[Page excerpt]
----------------------------------------

Life in prison?

Back in the day, life in prison was a sentence handed out to murderers, rapists, and repeat violent offenders.

Today, life in prison is seen as a perfectly appropriate sentence for putting together willing buyers and willing sellers of certain drugs– a malum prohibitum crime in which there are no victims. Unless, of course, you are one of those government apparatchiks who believe that helping people do things considered unhealthy is the worst sort of crime imaginable:

Ross Ulbricht, the convicted founder of Silk Road, has been sentenced to life in prison for running the underground online drug bazaar, signaling the government’s seriousness in combating Internet crime.

The punishment is a heavy price to pay for the 31-year-old, who had pleaded with the judge to spare him his old age and “leave a small light at the end of the tunnel.”

The sentence handed down by U.S. District Judge Katherine Forrest followed an emotional three-hour hearing. Judge Forrest said she spent more than 100 hours grappling with the appropriate sentence, calling the decision “very, very difficult.”

----------------------------------------

[Listed entries]

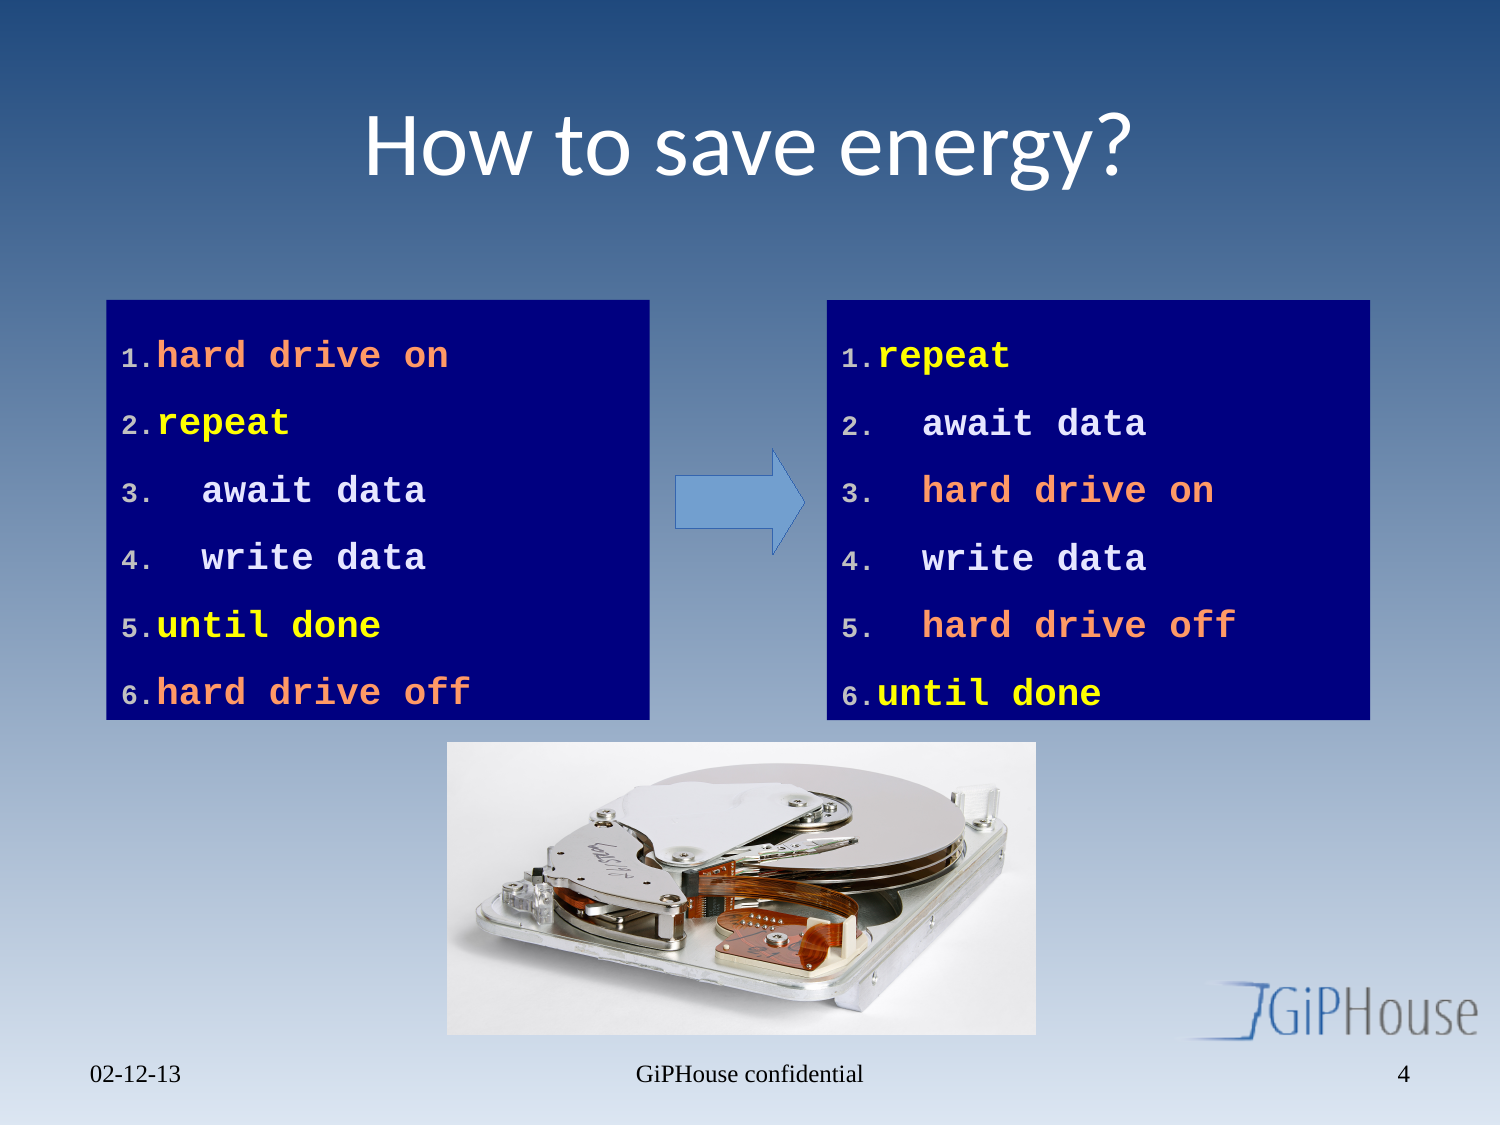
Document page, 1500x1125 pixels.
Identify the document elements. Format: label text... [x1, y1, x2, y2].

text_box repeat await data hard drive on write data hard drive off until done [826, 300, 1371, 721]
text_box 02-12-13 [74, 1042, 426, 1103]
picture [1137, 937, 1482, 1086]
text_box GiPHouse confidential [512, 1042, 988, 1103]
picture [447, 742, 1036, 1036]
title How to save energy? [75, 45, 1426, 233]
text_box hard drive on repeat await data write data until done hard drive off [106, 299, 650, 720]
text_box [675, 448, 805, 555]
text_box <number> [1074, 1042, 1426, 1103]
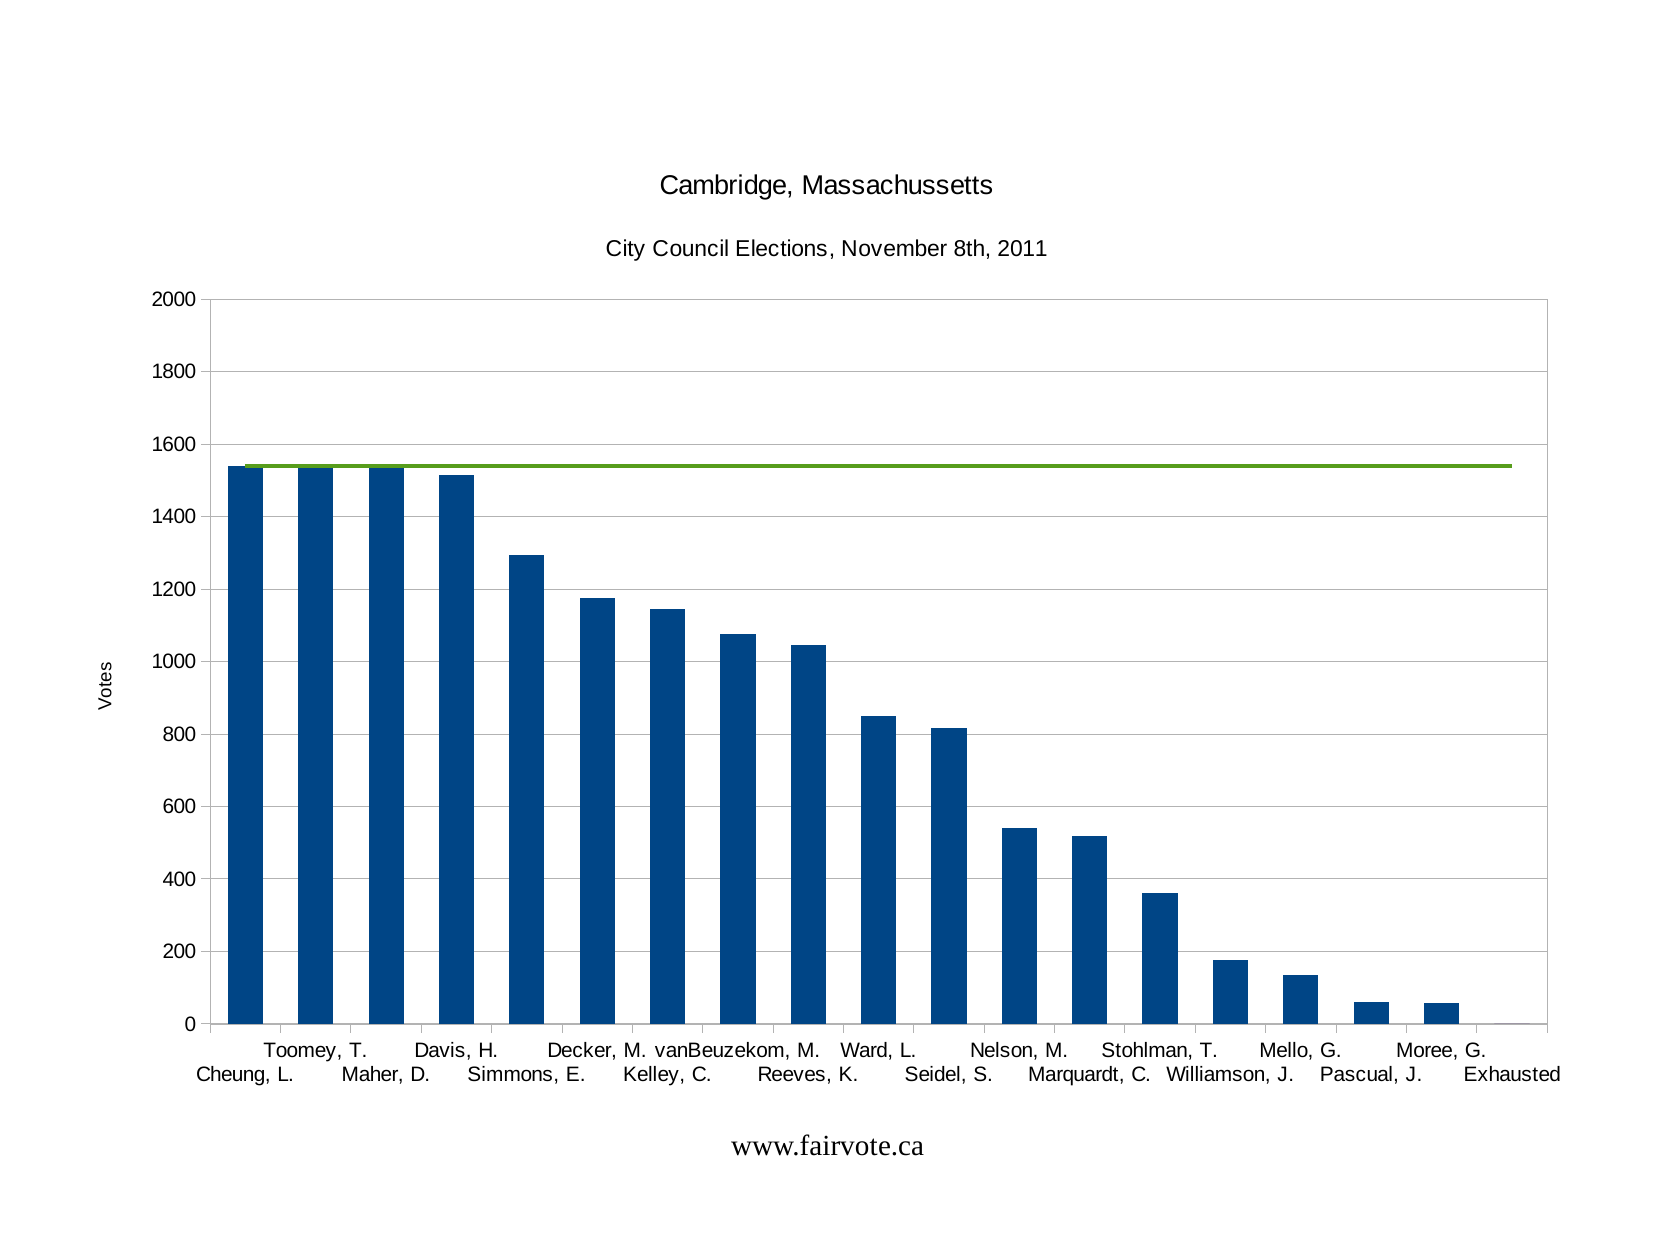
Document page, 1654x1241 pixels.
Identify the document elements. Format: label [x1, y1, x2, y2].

chart [61, 135, 1592, 1106]
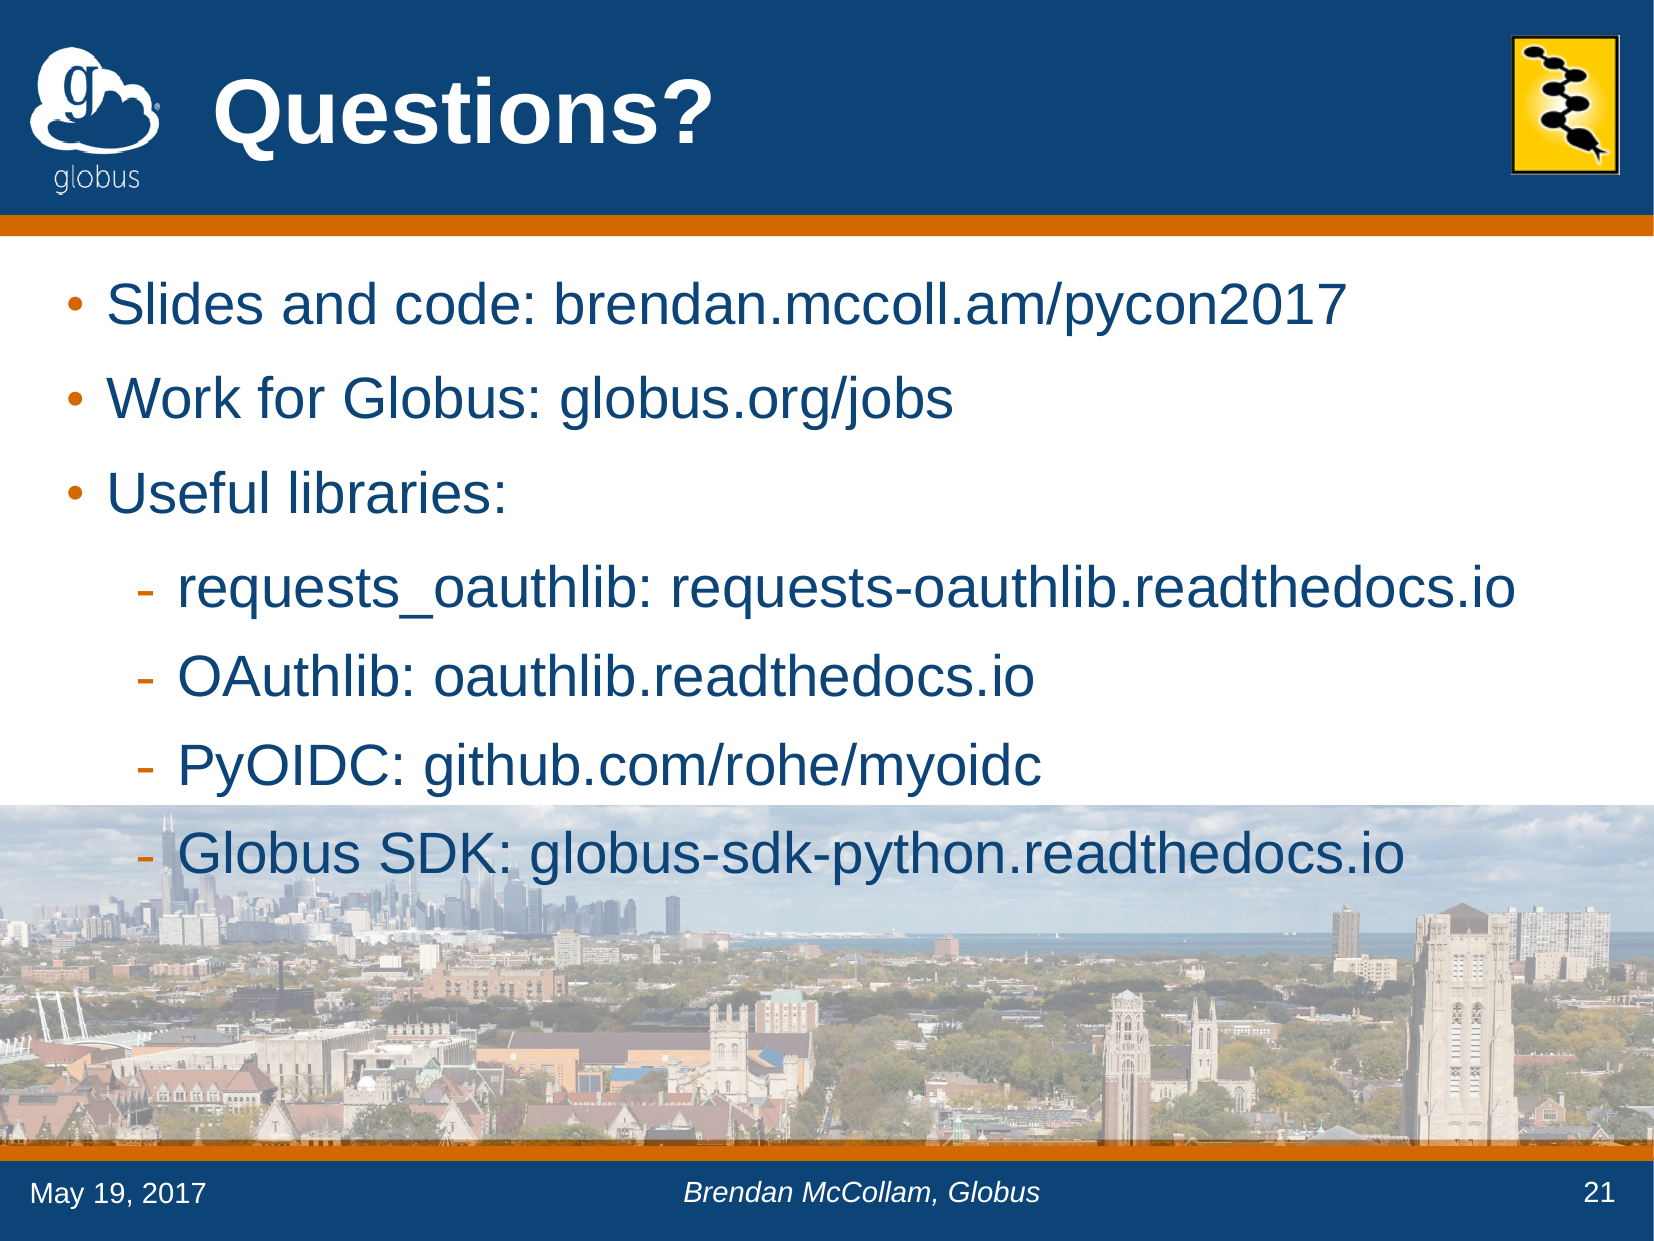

----------------------------------------

[Goals]
a - In the piece on Ross Ulbricht's life sentence, how many hours did Judge Forrest say she spent grappling with the sentence?
b - List the kinds of offenders that, according to the piece on Ross Ulbricht's life sentence, once received life in prison.
c - Continue the piece on Ross Ulbricht's life sentence from its last sentence.

[Responses in order]
a - More than 100 hours.

b - Murderers, rapists, and repeat violent offenders.

c -
But ultimately, she gave Mr. Ulbricht the harshest sentence allowed under the law, saying Silk Road was “an assault on the public health of our communities” by making it easy for people around the world to buy illegal drugs.

It ought to be even easier, and it ought to be far cheaper. Illegal drugs are expensive not because of their innate worth, but because they are illegal. What is an assault on the public health of our communities is imprisoning non-violent citizens in dangerous and awful places for the “crime” of what the government considers self harm.

Tobacco, alcohol, sugar, flour, salt and junk food can also be seen as bad for people’s health, and I see no moral distinction between imprisoning buyers and sellers of such things and buyers and sellers of marijuana, cocaine, or heroin.

(OK, maybe that was a poor analogy. I forgot that selling cigarettes can  get you killed by police.)

MORE: Glenn Reynolds weighs in:

IF HE’D BEEN A CHILD MOLESTER, HE’D HAVE GOTTEN LESS TIME. IF HE’D BEEN AL SHARPTON, HE WOULDN’T HAVE BEEN PROSECUTED.

Relativism has become so relative that no wonder the left avoids it.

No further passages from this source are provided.